── Material shown
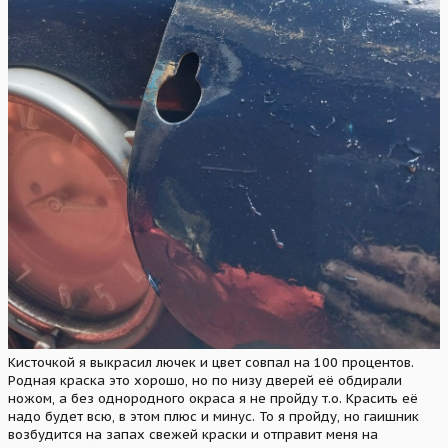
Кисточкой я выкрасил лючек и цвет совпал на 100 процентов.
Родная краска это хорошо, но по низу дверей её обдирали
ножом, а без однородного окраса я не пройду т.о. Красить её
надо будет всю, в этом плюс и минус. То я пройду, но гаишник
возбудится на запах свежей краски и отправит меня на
────
── Material shown
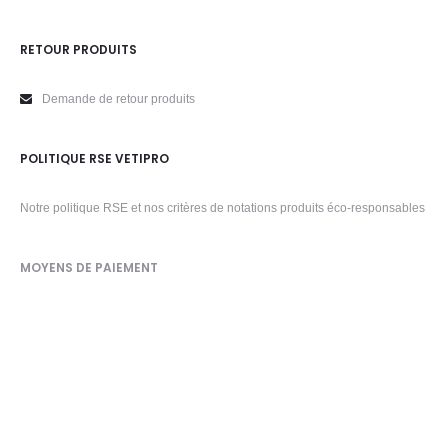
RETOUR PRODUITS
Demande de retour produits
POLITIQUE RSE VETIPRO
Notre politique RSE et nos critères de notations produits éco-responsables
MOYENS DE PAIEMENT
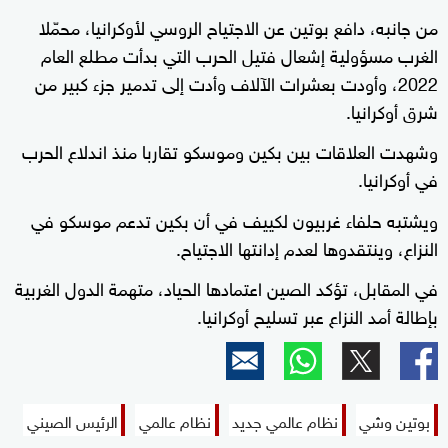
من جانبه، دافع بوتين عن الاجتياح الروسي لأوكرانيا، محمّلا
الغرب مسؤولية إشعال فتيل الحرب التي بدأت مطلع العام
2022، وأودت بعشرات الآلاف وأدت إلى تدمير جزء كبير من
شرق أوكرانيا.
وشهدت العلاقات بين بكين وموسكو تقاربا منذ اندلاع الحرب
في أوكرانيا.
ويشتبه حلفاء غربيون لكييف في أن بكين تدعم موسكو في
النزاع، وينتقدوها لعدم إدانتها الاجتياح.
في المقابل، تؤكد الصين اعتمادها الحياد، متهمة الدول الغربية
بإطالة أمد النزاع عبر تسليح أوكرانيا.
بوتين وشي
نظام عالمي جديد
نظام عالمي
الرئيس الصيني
────
What is required: Using the entries above, repeat only the lines from the one containing "Кисточкой я выкрасил" through the one containing "надо будет всю, в", end lines included.

Written response:
Кисточкой я выкрасил лючек и цвет совпал на 100 процентов.
Родная краска это хорошо, но по низу дверей её обдирали
ножом, а без однородного окраса я не пройду т.о. Красить её
надо будет всю, в этом плюс и минус. То я пройду, но гаишник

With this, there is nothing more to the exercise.